In sailing, what does a knot measure?
And the answer: speed.
On the ocean, a knot measures speed, with one knot measuring one nautical mile per hour. Nautical miles are based on longitude and latitude coordinates, with one nautical mile equaling one minute of latitude.
Measuring speed and distance was a whole lot harder before Google Maps. And that's not to mention measuring speed and distance on the ocean – though it may seem strange, using knots is an effective and accurate way to estimate the speed of a ship on the sea. Interestingly, the term "knot" dates back to the 17th century, when sailors measured the speed of their ship using a device called a "common log." The common log was a rope with (you guessed it) knots at regular intervals attached to a piece of wood.
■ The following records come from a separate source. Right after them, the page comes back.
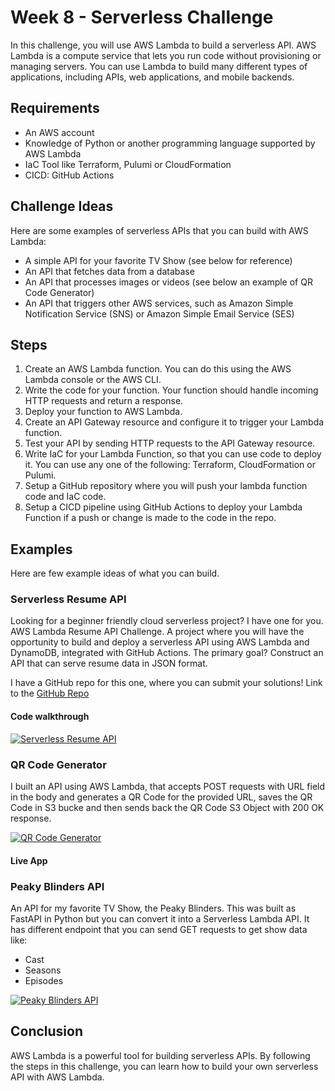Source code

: # Week 8 - Serverless Challenge

In this challenge, you will use AWS Lambda to build a serverless API. AWS Lambda is a compute service that lets you run code without provisioning or managing servers. You can use Lambda to build many different types of applications, including APIs, web applications, and mobile backends.

## Requirements

- An AWS account
- Knowledge of Python or another programming language supported by AWS Lambda
- IaC Tool like Terraform, Pulumi or CloudFormation
- CICD: GitHub Actions

## Challenge Ideas

Here are some examples of serverless APIs that you can build with AWS Lambda:

- A simple API for your favorite TV Show (see below for reference)
- An API that fetches data from a database
- An API that processes images or videos (see below an example of QR Code Generator)
- An API that triggers other AWS services, such as Amazon Simple Notification Service (SNS) or Amazon Simple Email Service (SES)

## Steps

1. Create an AWS Lambda function. You can do this using the AWS Lambda console or the AWS CLI.
2. Write the code for your function. Your function should handle incoming HTTP requests and return a response.
3. Deploy your function to AWS Lambda.
4. Create an API Gateway resource and configure it to trigger your Lambda function.
5. Test your API by sending HTTP requests to the API Gateway resource.
6. Write IaC for your Lambda Function, so that you can use code to deploy it.
You can use any one of the following: Terraform, CloudFormation or Pulumi.
7. Setup a GitHub repository where you will push your lambda function code and IaC code.
8. Setup a CICD pipeline using GitHub Actions to deploy your Lambda Function if a push or change is made to the code in the repo.

## Examples

Here are few example ideas of what you can build.

### Serverless Resume API

Looking for a beginner friendly cloud serverless project? I have one for you.
AWS Lambda Resume API Challenge. A project where you will have the opportunity to build and deploy a serverless API using AWS Lambda and DynamoDB, integrated with GitHub Actions. The primary goal? Construct an API that can serve resume data in JSON format.

I have a GitHub repo for this one, where you can submit your solutions!
Link to the [GitHub Repo](https://github.com/rishabkumar7/aws-resume-api)

#### Code walkthrough

[![Serverless Resume API](https://img.youtube.com/vi/-pKrT7Ix3G0/sddefault.jpg)](https://youtu.be/-pKrT7Ix3G0?si=tZ784UqtJdKpq6kH)

### QR Code Generator

I built an API using AWS Lambda, that accepts POST requests with URL field in the body and generates a QR Code for the provided URL, saves the QR Code in S3 bucke and then sends back the QR Code S3 Object with 200 OK response.

[![QR Code Generator](https://img.youtube.com/vi/j8QZwM3LFDM/sddefault.jpg)](https://youtu.be/j8QZwM3LFDM?si=Ue46RnlmYzaJsGMY)

#### Live App

### Peaky Blinders API

An API for my favorite TV Show, the Peaky Blinders. This was built as FastAPI in Python but you can convert it into a Serverless Lambda API. It has different endpoint that you can send GET requests to get show data like:

- Cast
- Seasons
- Episodes

[![Peaky Blinders API](https://img.youtube.com/vi/LVuxmQfqivA/sddefault.jpg)](https://youtu.be/LVuxmQfqivA?si=qaGv51-10CF8X8cN)

## Conclusion

AWS Lambda is a powerful tool for building serverless APIs. By following the steps in this challenge, you can learn how to build your own serverless API with AWS Lambda.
Mariners would lower the wood piece into the water and allow it to float freely behind the ship for an amount of time that was measured with an hourglass, and when the time was up, they would count the knots between the ship and the piece of wood. Voila! That number of knots estimated the speed of the ship.
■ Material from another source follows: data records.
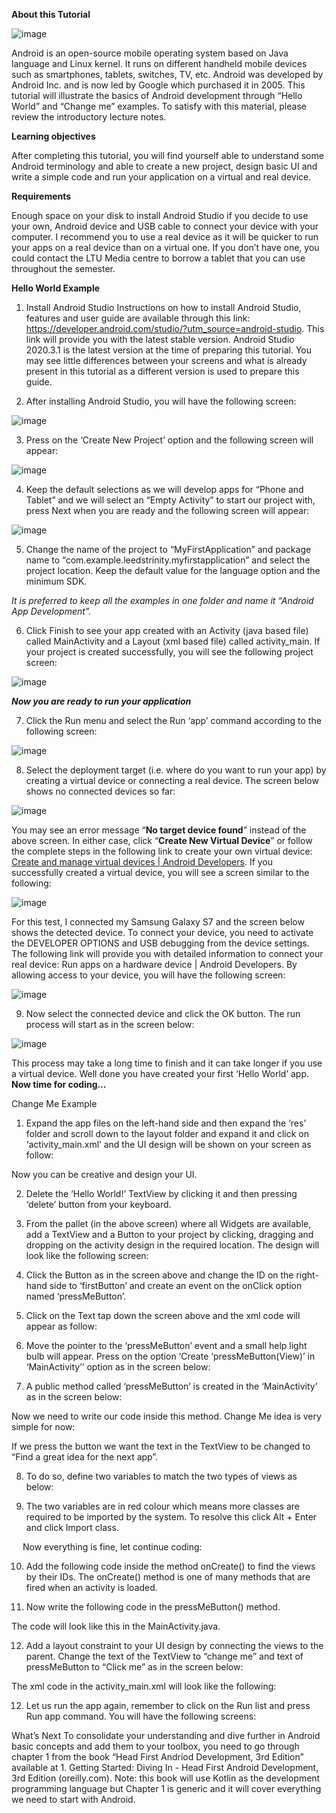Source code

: **About this Tutorial**


![image](uploads/7e766148270fd32ad121f48164e0b921/image.png)

Android is an open-source mobile operating system based on Java language and Linux kernel. It runs on different handheld mobile devices such as smartphones, tablets, switches, TV, etc. Android was developed by Android Inc. and is now led by Google which purchased it in 2005. This tutorial will illustrate the basics of Android development through “Hello World” and “Change me” examples. To satisfy with this material, please review the introductory lecture notes. 

**Learning objectives**

After completing this tutorial, you will find yourself able to understand some Android terminology and able to create a new project, design basic UI and write a simple code and run your application on a virtual and real device. 

**Requirements**

Enough space on your disk to install Android Studio if you decide to use your own, Android device and USB cable to connect your device with your computer. I recommend you to use a real device as it will be quicker to run your apps on a real device than on a virtual one. If you don’t have one, you could contact the LTU Media centre to borrow a tablet that you can use throughout the semester.

**Hello World Example**

1. Install Android Studio 
Instructions on how to install Android Studio, features and user guide are available through this link: https://developer.android.com/studio/?utm_source=android-studio. This link will provide you with the latest stable version. Android Studio 2020.3.1 is the latest version at the time of preparing this tutorial. You may see little differences between your screens and what is already present in this tutorial as a different version is used to prepare this guide.

2. After installing Android Studio, you will have the following screen: 

![image](uploads/40df356643d45955a55a3cce54b5b1da/image.png)

3. Press on the ‘Create New Project’ option and the following screen will appear:

![image](uploads/7bdd6780cd6584fc6e0019f346e96e97/image.png) 

4. Keep the default selections as we will develop apps for “Phone and Tablet” and we will select an “Empty Activity” to start our project with, press Next when you are ready and the following screen will appear:

![image](uploads/821cffa9f098bcb578553f11cdfc933f/image.png)
 
5. Change the name of the project to “MyFirstApplication” and package name to “com.example.leedstrinity.myfirstapplication” and select the project location. Keep the default value for the language option and the minimum SDK.

_It is preferred to keep all the examples in one folder and name it “Android App Development”._ 

6. Click Finish to see your app created with an Activity (java based file) called MainActivity and a Layout (xml based file) called activity_main. If your project is created successfully, you will see the following project screen:

![image](uploads/e6e2184dccb263907829f2eaf6afcc05/image.png)
 
_**Now you are ready to run your application**_

7. Click the Run menu and select the Run ‘app’ command according to the following screen:

![image](uploads/f9a3f5fca79d652746708a8e3d81fd7d/image.png)
 
8. Select the deployment target (i.e. where do you want to run your app) by creating a virtual device or connecting a real device. The screen below shows no connected devices so far:

![image](uploads/65a58a45bcf57b83e8a5a627cd66ed78/image.png)
  
You may see an error message “**No target device found**” instead of the above screen. In either case, click “**Create New Virtual Device**” or follow the complete steps in the following link to create your own virtual device: [Create and manage virtual devices  |  Android Developers](https://developer.android.com/studio/run/managing-avds). If you successfully created a virtual device, you will see a screen similar to the following: 

![image](uploads/1014300ff0057525938b05cde4fb1e4c/image.png)
 
For this test, I connected my Samsung Galaxy S7 and the screen below shows the detected device. To connect your device, you need to activate the DEVELOPER OPTIONS and USB debugging from the device settings. The following link will provide you with detailed information to connect your real device: Run apps on a hardware device  |  Android Developers.
By allowing access to your device, you will have the following screen:

![image](uploads/b1aa61b172bcc6449ed4c4ec0109e153/image.png)
 
9. Now select the connected device and click the OK button. The run process will start as in the screen below:

![image](uploads/f5e942fb0d724ae01a364e4093479b2c/image.png)
 
This process may take a long time to finish and it can take longer if you use a virtual device. 
Well done you have created your first ‘Hello World’ app.
 
**Now time for coding…**
 

Change Me Example 
1) Expand the app files on the left-hand side and then expand the ‘res’ folder and scroll down to the layout folder and expand it and click on ‘activity_main.xml’ and  the UI design will be shown on your screen as follow:
 

Now you can be creative and design your UI.
 
2) Delete the ‘Hello World!’ TextView by clicking it and then pressing ‘delete’ button from your keyboard. 
3) From the pallet (in the above screen) where all Widgets are available, add a TextView and a Button to your project by clicking, dragging and dropping on the activity design in the required location. The design will look like the following screen:
 
4) Click the Button as in the screen above and change the ID on the right-hand side to ‘firstButton’ and create an event on the onClick option named ‘pressMeButton’.


 
 
5) Click on the Text tap down the screen above and the xml code will appear as follow: 
 
6) Move the pointer to the ‘pressMeButton’ event and a small help light bulb will appear. Press on the option ‘Create ‘pressMeButton(View)’ in ‘MainActivity’’ option as in the screen below:
  
7) A public method called ‘pressMeButton’ is created in the ‘MainActivity’ as in the screen below:
 
Now we need to write our code inside this method. 
Change Me idea is very simple for now:



If we press the button we want the text in the TextView to be changed to “Find a great idea for the next app”. 

8) To do so, define two variables to match the two types of views as below:
 
9) The two variables are in red colour which means more classes are required to be imported by the system. To resolve this click Alt + Enter and click Import class.
 
 
Now everything is fine, let continue coding:
 
10) Add the following code inside the method onCreate() to find the views by their IDs. The onCreate() method is one of many methods that are fired when an activity is loaded.  
 
11) Now write the following code in the pressMeButton() method.
 
The code will look like this in the MainActivity.java.
 



12) Add a layout constraint to your UI design by connecting the views to the parent. Change the text of the TextView to “change me” and text of pressMeButton to “Click me” as in the screen below:
 
The xml code in the activity_main.xml will look like the following: 
 
12) Let us run the app again, remember to click on the Run list and press Run app command. You will have the following screens:
 


What’s Next 
To consolidate your understanding and dive further in Android basic concepts and add them to your toolbox, you need to go through chapter 1 from the book “Head First Andriod Development, 3rd Edition” available at 1. Getting Started: Diving In - Head First Android Development, 3rd Edition (oreilly.com).
Note: this book will use Kotlin as the development programming language but Chapter 1 is generic and it will cover everything we need to start with Android.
Nautical miles, on the other hand, offer a means of measuring distance on the ocean. This system works with the curvature of the Earth on long distance journeys, which proves effective to use in air and space travel as well. Although nautical miles weren't standardized until the mid-20th century, their use by sailors was consistent beginning in the late 16th century. Navigation at sea was actually done by eye until around 1500, when navigational instruments were developed and cartographers began using a coordinate system with parallels of latitude and meridians of longitude.